**** Excerpted passage ****

Application Number: 10/616,848

Abstract

A method, apparatus and computer instructions for handling a failure of a primary adapter in a data processing system. The primary adapter is monitored for the failure by the device driver. A standby adapter handled by the device driver is switched in place of the primary adapter in response to detecting the failure.

Description

Description

BACKGROUND OF THE INVENTION

1. Technical Field

The present invention relates generally to an improved data processing system and in particular, a method and apparatus for processing data. Still more particularly, the present invention provides a method, apparatus, and computer instructions for managing adapters in a data processing system.

2. Description of Related Art

A network data processing system is a system that transmits data between different data processing systems. The network data processing system includes the network operating system in the client and server machines, the cables connecting them and all supporting hardware in between such as bridges, routers and switches. In wireless systems, antennas and towers are also part of the network data processing system.

A server is a data processing system that is shared by a number of other client data processing systems. A server provides data, such as boot files, operating system images, and applications to clients. For example, a Web server provides Web pages to hundreds or even thousands of different clients on a regular basis. One desired feature of a server is to provide uninterrupted networking services for its clients, even in the event of a hardware failure.

**** Given entries ****

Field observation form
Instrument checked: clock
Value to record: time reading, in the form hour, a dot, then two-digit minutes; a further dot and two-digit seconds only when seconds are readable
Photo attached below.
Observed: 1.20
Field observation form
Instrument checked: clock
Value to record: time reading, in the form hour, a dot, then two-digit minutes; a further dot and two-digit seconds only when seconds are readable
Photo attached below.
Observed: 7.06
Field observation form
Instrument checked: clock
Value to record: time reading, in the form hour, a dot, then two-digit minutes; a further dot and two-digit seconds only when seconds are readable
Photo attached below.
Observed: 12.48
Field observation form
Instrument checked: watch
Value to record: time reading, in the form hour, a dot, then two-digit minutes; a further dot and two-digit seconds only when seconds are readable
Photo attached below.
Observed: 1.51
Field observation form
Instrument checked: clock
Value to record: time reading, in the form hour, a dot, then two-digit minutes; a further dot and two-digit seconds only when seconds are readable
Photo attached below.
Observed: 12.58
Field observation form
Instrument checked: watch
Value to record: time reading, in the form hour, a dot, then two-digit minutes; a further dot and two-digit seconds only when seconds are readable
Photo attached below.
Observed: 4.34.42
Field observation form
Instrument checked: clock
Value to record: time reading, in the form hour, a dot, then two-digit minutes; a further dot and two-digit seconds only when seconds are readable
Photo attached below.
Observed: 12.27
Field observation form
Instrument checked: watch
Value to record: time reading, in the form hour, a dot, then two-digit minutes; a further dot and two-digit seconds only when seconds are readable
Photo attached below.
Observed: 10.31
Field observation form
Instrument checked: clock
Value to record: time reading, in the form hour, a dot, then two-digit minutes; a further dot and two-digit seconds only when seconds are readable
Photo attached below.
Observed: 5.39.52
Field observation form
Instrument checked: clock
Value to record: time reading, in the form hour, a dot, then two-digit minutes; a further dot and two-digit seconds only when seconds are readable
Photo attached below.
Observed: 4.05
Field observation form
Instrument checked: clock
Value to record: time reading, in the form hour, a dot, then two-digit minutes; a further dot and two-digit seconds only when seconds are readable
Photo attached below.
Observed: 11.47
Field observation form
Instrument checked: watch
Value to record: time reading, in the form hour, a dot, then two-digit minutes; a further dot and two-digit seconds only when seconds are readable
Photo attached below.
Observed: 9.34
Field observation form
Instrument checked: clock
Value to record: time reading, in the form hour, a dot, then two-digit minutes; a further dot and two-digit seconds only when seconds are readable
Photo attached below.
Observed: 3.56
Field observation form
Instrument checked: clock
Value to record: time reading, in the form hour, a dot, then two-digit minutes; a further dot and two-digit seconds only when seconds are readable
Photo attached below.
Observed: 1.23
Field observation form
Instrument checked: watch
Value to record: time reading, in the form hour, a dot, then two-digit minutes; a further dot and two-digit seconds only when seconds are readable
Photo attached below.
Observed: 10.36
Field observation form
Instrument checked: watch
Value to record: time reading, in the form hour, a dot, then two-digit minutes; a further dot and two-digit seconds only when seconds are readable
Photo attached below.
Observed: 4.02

****

Required tasks -
A. Answer these questions from the adapter patent excerpt:
(i) What monitors the primary adapter for the failure?
(ii) In wireless systems, what else is part of the network data processing system?
(iii) What kinds of data does a server provide to clients?
B. Transcribe the adapter patent excerpt, beginning at the words "A method, apparatus and" and stopping after "detecting the failure.".
C. Pick up the adapter patent excerpt after its final sentence and carry it forward.
This material has no connection to the adapter patent excerpt.

Answers for the tasks -
A.
(i) The device driver.
(ii) Antennas and towers.
(iii) Boot files, operating system images, and applications.

B.
A method, apparatus and computer instructions for handling a failure of a primary adapter in a data processing system. The primary adapter is monitored for the failure by the device driver. A standby adapter handled by the device driver is switched in place of the primary adapter in response to detecting the failure.

C.
For example, if a network adapter fails on a server, another network adapter may be brought into use through a failover mechanism or procedure. A failover mechanisms switches from a primary or current unit to a standby or back-up unit in the event a primary or current unit fails. The time in which a switch between units occurs is critical for some real-time applications. Currently, failover mechanisms for network adapters are handled on the Transmission Control Protocol (TCP)/Internet Protocol (IP) layer with an application in the user space managing the failover process. This current process is lengthy with respect to real-time applications and may result in a loss of data or other interruption in a failover process.

Therefore, it would be advantageous to have an improved method, apparatus, and computer instructions for a failover process for adapters.

SUMMARY OF THE INVENTION

The present invention provides a method, apparatus and computer instructions for handling a failure of a primary adapter in a data processing system. The primary adapter is monitored for the failure by the device driver. A standby adapter handled by the device driver is switched in place of the primary adapter in response to detecting the failure.

BRIEF DESCRIPTION OF THE DRAWINGS

The novel features believed characteristic of the invention are set forth in the appended claims. The invention itself, however, as well as a preferred mode of use, further objectives and advantages thereof, will best be understood by reference to the following detailed description of an illustrative embodiment when read in conjunction with the accompanying drawings, wherein:

FIG. 1 is a block diagram of a data processing system that may be implemented as a server in accordance with a preferred embodiment of the present invention;

FIG. 2 is a diagram illustrating a conventional known failover architecture in accordance with a preferred embodiment of the present invention;

FIG. 3 is a diagram illustrating a failover architecture in accordance with a preferred embodiment of the present invention; and

FIG. 4 is a flowchart of a process for managing network adapters is in accordance with a preferred embodiment of the present invention.

DETAILED DESCRIPTION OF THE PREFERRED EMBODIMENT

Referring to FIG. 1, a block diagram of a data processing system that may be implemented as a server is depicted in accordance with a preferred embodiment of the present invention. Data processing system 100 may be a symmetric multiprocessor (SMP) system including a plurality of processors 102 and 104 connected to system bus 106. Alternatively, a single processor system may be employed. Also connected to system bus 106 is memory controller/cache 108, which provides an interface to local memory 109. I/O bus bridge 110 is connected to system bus 106 and provides an interface to I/O bus 112. Memory controller/cache 108 and I/O bus bridge 110 may be integrated as depicted.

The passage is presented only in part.